- _Prompt A_: Please list each book in the reading wrap-up post that is marked as part of a series, giving the title with the series name and number.
- _Prompt B_: Extend the reading wrap-up post from its final entry onward.

- _Provided passage_:
((
As you may have seen, I've been a rather sporadic blogger lately. I had an accidental hiatus at the beginning of March, and then my tendinitis drastically slowed down my typing/blogging speed. And somehow, it got to be the first week in April and I still hadn't put up a March wrap-up. So I decided to just make one humongous post for both my March and April wrap-ups. I still haven't decided whether or not this is a good idea, but the way I see it, it's better than nothing. (And, of course, it's going up at the beginning of May.)

Completely unrelated to my disorganization - I should have a post going up soon about blogging goals. Maybe that'll help me avoid another wrap-up like this one.

On the other hand, March was a really great reading month! I may have abandoned my one-U.S.-history-book-a-month goal, but I read 15 whole books, including 5 classics!


Anne of Green Gables by L.M. Montgomery (Anne of Green Gables #1): I first tried to read this book when I was about six years old, and I just couldn't get into it. This time around, I couldn't put it down. It just made me so unbelievably happy! It had its faults, but I loved it just the same. ½

A Tale of Two Cities by Charles Dickens: I'd been meaning to read a Dickens book (any Dickens book) for ages, and I finally got around to it. I was pleasantly surprised - I know this is one of his shortest books, but I'd heard so much about how long and complicated Dickens books are that I expected it to take me a lot longer than a day and a half. I got a bit lost at times, but it still kept my interest!

The Sound and the Fury by William Faulkner: Read for school. For once, reading it in school made me like it more, because I couldn't have hoped to understand it without the day we took to go through who everyone was before we even started. I loved some things, and other things really bothered me, but I liked it overall.

The Scorpio Races by Maggie Stiefvater: From the first few chapters, I didn't think I was going to like this book nearly as much as I did. The best part was the general atmosphere of the book, but the plot was definitely enough to interest me, too.

Pretending to be Erica by Michelle Painchaud: The main problem I had with this books is that it really wasn't what I was expecting it to be. It was good, and it has one of the best endings of any book I've ever read, but I always just felt like I was expecting more from it. I guess I set myself up for a bit of disappointment with this one. ½

Beauty Queens by Libba Bray: Incredibly mixed feelings here. It was good, and it was brilliant satire (though a bit lacking in subtlety), but there were times that it just got on my nerves. Bonus points for being possibly the most diverse book I've ever read, though.

Franny and Zooey by J.D. Salinger: The best thing I can really say about this book was that it was short. (I know - harsh. But any longer and it would have dragged horribly.) I somewhat liked it, but I wasn't overly impressed by anything, and J.D. Salinger's writing style is something I appreciate best in small doses.

Manners & Mutiny by Gail Carriger (Finishing School #4): This was a nice surprise after my feelings about the other books in the series! At the beginning, I thought I'd be horribly bored, but the plot was actually very interesting, and I'm very satisfied with this as a conclusion.

The Wrath & the Dawn by Renée Adieh (The Wrath & the Dawn #1): I knew this book was hyped, and I was hoping that there was a good reason for it. Turns out that there was a very good reason - IT'S SO GREAT. I won't say that this book was by any means perfect, but it sucked me in so entirely that even the things that I didn't like didn't detract from how stunning everything else was. ½ - review

The Game of Love and Death by Martha Brockenbrough: This is the book that I was the most unexpectedly emotional over. I probably should have guessed from the premise that I was going to cry, but somehow, it caught me completely off-guard. I absolutely loved the world the book was set in, and the plot, and the beautiful writing, and pretty much everything.
))
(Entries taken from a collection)
((
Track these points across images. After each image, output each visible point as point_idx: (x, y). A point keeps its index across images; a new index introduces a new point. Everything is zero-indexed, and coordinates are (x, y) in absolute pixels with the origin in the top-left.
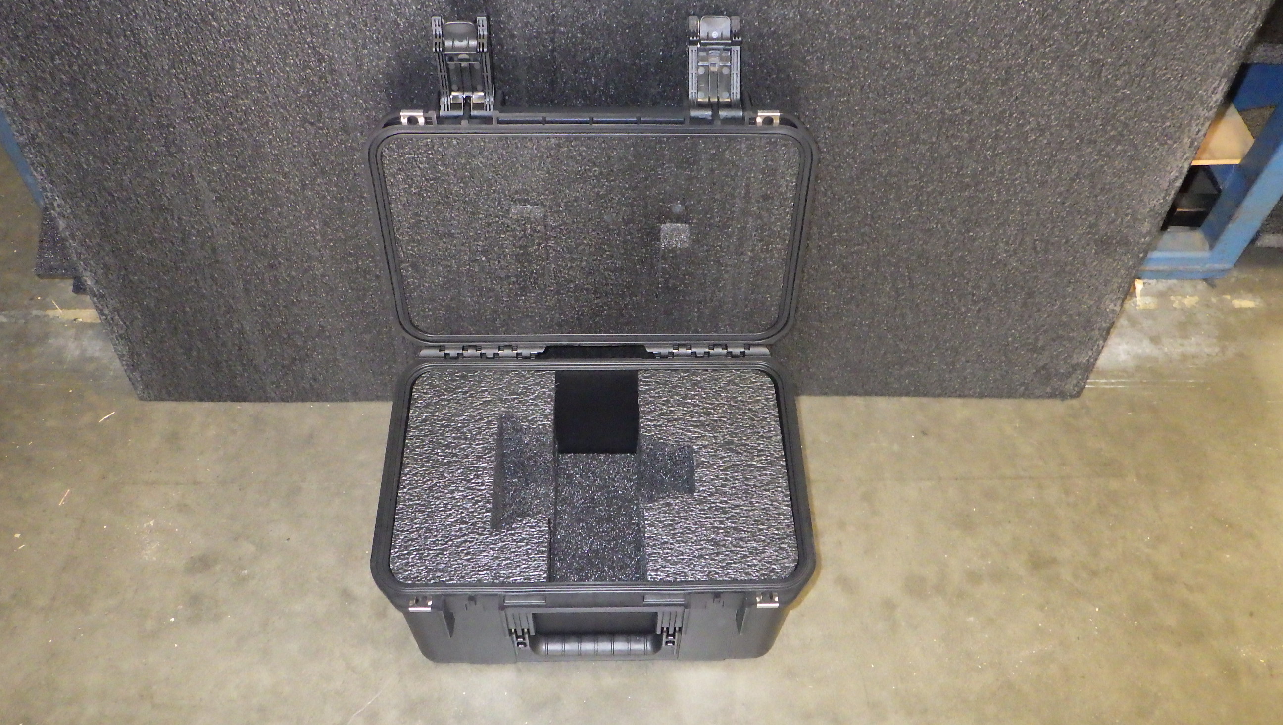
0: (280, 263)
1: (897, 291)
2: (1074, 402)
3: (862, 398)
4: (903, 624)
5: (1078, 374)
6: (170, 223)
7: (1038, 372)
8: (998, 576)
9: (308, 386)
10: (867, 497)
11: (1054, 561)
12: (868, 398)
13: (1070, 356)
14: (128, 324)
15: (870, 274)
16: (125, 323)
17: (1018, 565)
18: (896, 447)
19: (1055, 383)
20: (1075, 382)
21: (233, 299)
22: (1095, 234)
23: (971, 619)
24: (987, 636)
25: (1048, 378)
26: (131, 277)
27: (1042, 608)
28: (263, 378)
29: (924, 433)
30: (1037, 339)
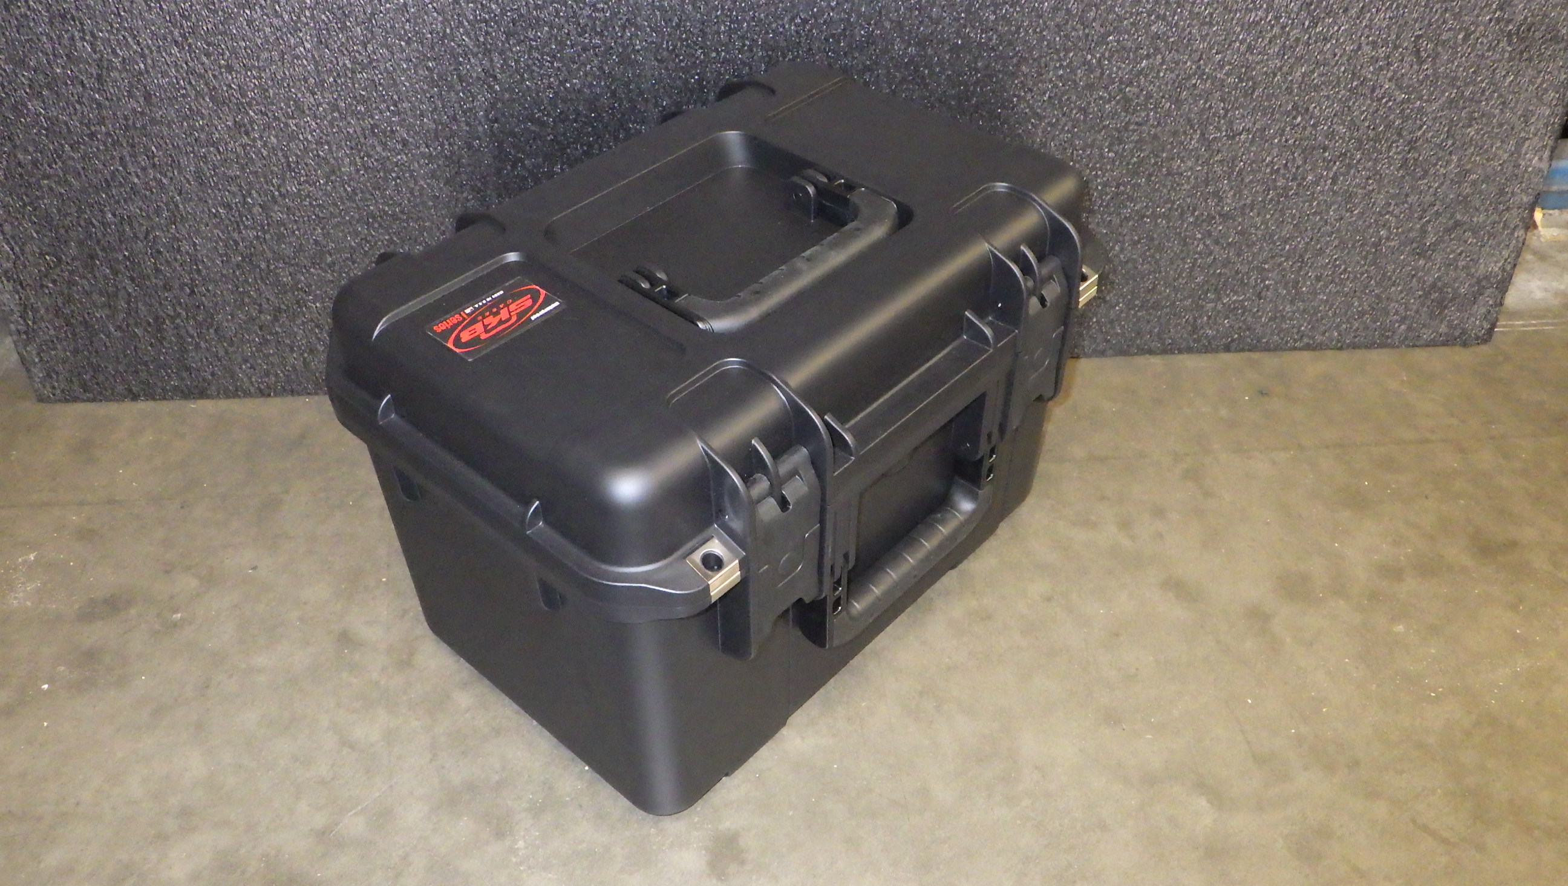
0: (252, 122)
1: (1208, 144)
2: (1484, 349)
3: (1159, 357)
4: (1288, 640)
5: (1487, 299)
6: (79, 44)
7: (1427, 295)
8: (1428, 568)
9: (299, 364)
10: (1193, 475)
11: (1513, 545)
12: (1167, 357)
13: (1475, 261)
14: (17, 249)
15: (1168, 114)
16: (12, 249)
17: (1457, 553)
18: (1223, 412)
19: (1453, 314)
20: (1483, 310)
21: (180, 194)
22: (1509, 21)
23: (1400, 628)
24: (1433, 651)
25: (1441, 305)
26: (20, 156)
27: (1514, 607)
28: (231, 349)
29: (1262, 393)
30: (1423, 232)
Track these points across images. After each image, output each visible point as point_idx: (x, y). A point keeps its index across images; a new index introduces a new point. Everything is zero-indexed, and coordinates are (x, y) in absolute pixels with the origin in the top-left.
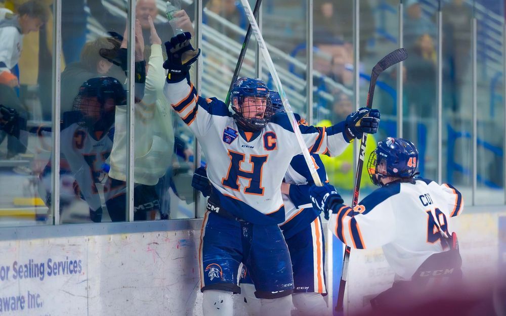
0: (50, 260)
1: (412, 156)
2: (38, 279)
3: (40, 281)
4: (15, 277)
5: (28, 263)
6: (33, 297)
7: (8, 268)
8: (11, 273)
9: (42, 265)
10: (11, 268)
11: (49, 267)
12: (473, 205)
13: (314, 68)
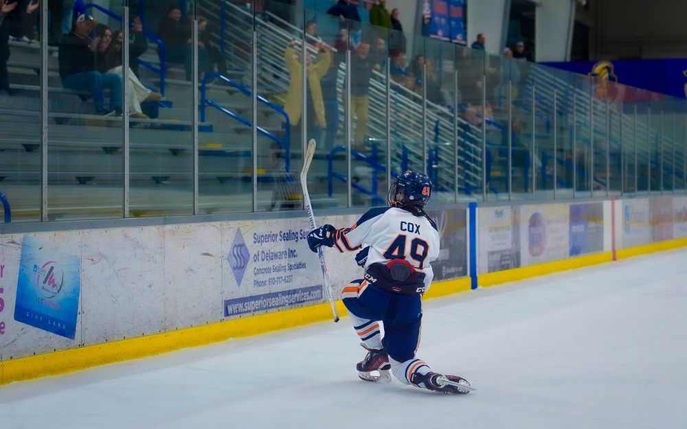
))
- _Response A_:
- Anne of Green Gables (Anne of Green Gables #1)
- Manners & Mutiny (Finishing School #4)
- The Wrath & the Dawn (The Wrath & the Dawn #1)

- _Response B_:
The Tangled Web by Kathryn Reiss (American Girl Mysteries): American Girl mysteries are always nice, quick books to read when you just need a break. I admit my expectations were a bit high for this one, based on the premise and other mysteries I'd read, so the predictability was a little annoying. But it was still a lovely book, and I love how much historical context is always packed into a really short space.

Under a Painted Sky by Stacey Lee: This was another book in which I was expecting more than I got. I had a good enough time while reading this, but after I finished, it was pretty forgettable. ½

These Shallow Graves by Jennifer Donnelly: I was pretty sure I'd like this book, and I was completely right. It had all of my favorite parts of historical fiction and all of my favorite parts of a mystery (and all of my least favorite parts of a love triangle, but I just ignored it). ★ - review

Vengeance Road by Erin Bowman: Once again, I was expecting more. This was a fun, fairly quick read, but it wasn't really anything more than that.

The Importance of Being Earnest by Oscar Wilde: Read for school. This was a little bit ridiculous in a way that only Oscar Wilde can really be. I especially liked the satire.

  • Total books: 15 new, no rereads
  • Longest book: These Shallow Graves, 488 pages
  • Shortest book: The Tangled Web, 158 pages
  • Favorite book: The Wrath & the Dawn
  • Least favorite book: Franny and Zooey
  • Diverse reads: 8 (Beauty Queens, Franny and Zooey, Manners & Mutiny, The Wrath & the Dawn, The Game of Love and Death, The Tangled Web, Under a Painted Sky, Vengeance Road)
  • Nonfiction: 0
  • Comics/Graphic Novels: 0


Cinders & Sapphires by Leila Rasheed (At Somerton #1): This book had some really great things (a plot that was always moving, plenty of diversity), and some really not so great things (the most groan-worthy instalove ever, and quite a bit of confusion). The stakes were higher than I expected them to be, so I was definitely drawn in.

Library of Souls by Ransom Riggs (Miss Peregrine #3): The world these books are set in is so unique, and the characters are each so wonderful. I was a bit apprehensive, since it'd been nearly two years since I'd read the previous book, but that didn't present much of a problem once I was a couple of chapters in. This was a very satisfying conclusion, but I'm glad that Ransom Riggs is writing more in this world.

Hamlet: Poem Unlimited by Harold Bloom: Read for school. I was so annoyed at this book that writing it out over again will just make me angry, so read my Goodreads review for more details of exactly how this book pissed me off. ½

Wolf by Wolf by Ryan Graudin (Wolf by Wolf #1): I was fully prepared to hate this book with a passion if the subject matter weren't handled well. Instead, I ended up absolutely loving it. I still can't stop thinking about it, and I'm counting down the days until I can read the sequel.

Dead to Me by Mary McCoy: I think I should have liked this book a lot more than I did. I just didn't care that much about...anything, really.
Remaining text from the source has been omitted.